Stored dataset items
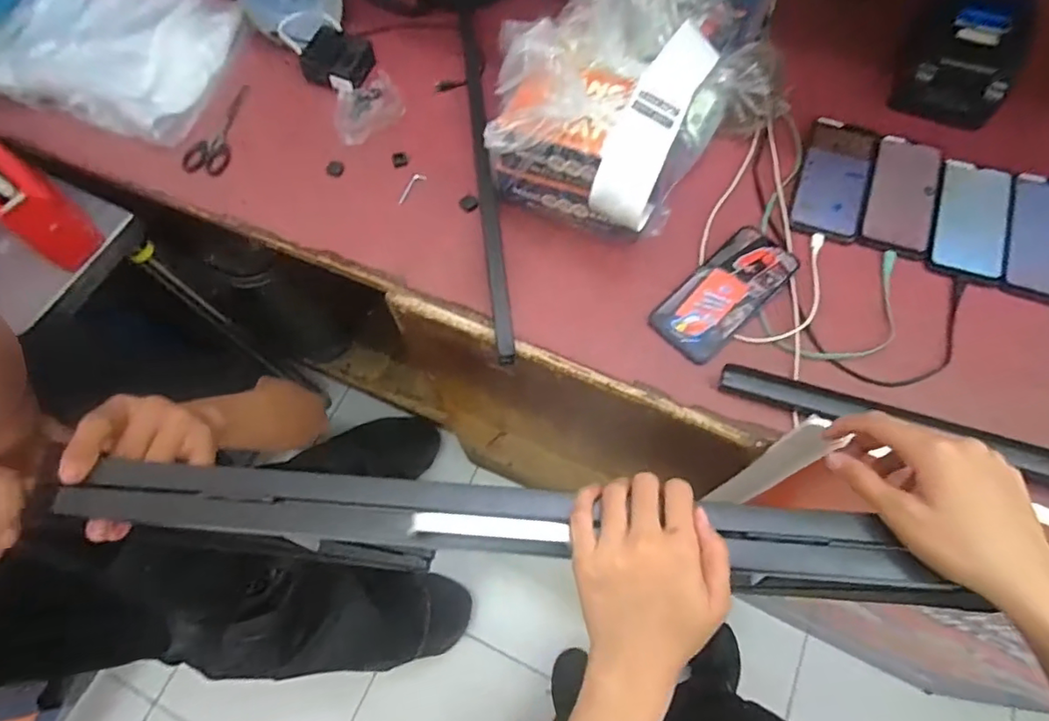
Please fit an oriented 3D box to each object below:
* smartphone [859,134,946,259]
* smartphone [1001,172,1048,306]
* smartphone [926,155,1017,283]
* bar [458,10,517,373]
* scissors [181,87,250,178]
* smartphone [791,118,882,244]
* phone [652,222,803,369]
[{"bbox_3d":[0.441,-0.193,0.647,0.076,0.009,0.160,21,70,10],"label":"smartphone"},{"bbox_3d":[0.581,-0.140,0.620,0.077,0.006,0.172,19,70,9],"label":"smartphone"},{"bbox_3d":[0.508,-0.159,0.631,0.075,0.014,0.154,21,70,10],"label":"smartphone"},{"bbox_3d":[-0.045,-0.207,0.656,0.019,0.033,0.443,-7,68,-1],"label":"bar"},{"bbox_3d":[-0.410,-0.310,0.752,0.058,0.010,0.143,7,68,5],"label":"scissors"},{"bbox_3d":[0.369,-0.218,0.663,0.078,0.008,0.174,21,70,10],"label":"smartphone"},{"bbox_3d":[0.220,-0.078,0.611,0.174,0.012,0.078,-42,73,-14],"label":"phone"}]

> [Your goal]
Output every record above word for word, omitting any pictures they contain.

> [Solution]
Please fit an oriented 3D box to each object below:
* smartphone [859,134,946,259]
* smartphone [1001,172,1048,306]
* smartphone [926,155,1017,283]
* bar [458,10,517,373]
* scissors [181,87,250,178]
* smartphone [791,118,882,244]
* phone [652,222,803,369]
[{"bbox_3d":[0.441,-0.193,0.647,0.076,0.009,0.160,21,70,10],"label":"smartphone"},{"bbox_3d":[0.581,-0.140,0.620,0.077,0.006,0.172,19,70,9],"label":"smartphone"},{"bbox_3d":[0.508,-0.159,0.631,0.075,0.014,0.154,21,70,10],"label":"smartphone"},{"bbox_3d":[-0.045,-0.207,0.656,0.019,0.033,0.443,-7,68,-1],"label":"bar"},{"bbox_3d":[-0.410,-0.310,0.752,0.058,0.010,0.143,7,68,5],"label":"scissors"},{"bbox_3d":[0.369,-0.218,0.663,0.078,0.008,0.174,21,70,10],"label":"smartphone"},{"bbox_3d":[0.220,-0.078,0.611,0.174,0.012,0.078,-42,73,-14],"label":"phone"}]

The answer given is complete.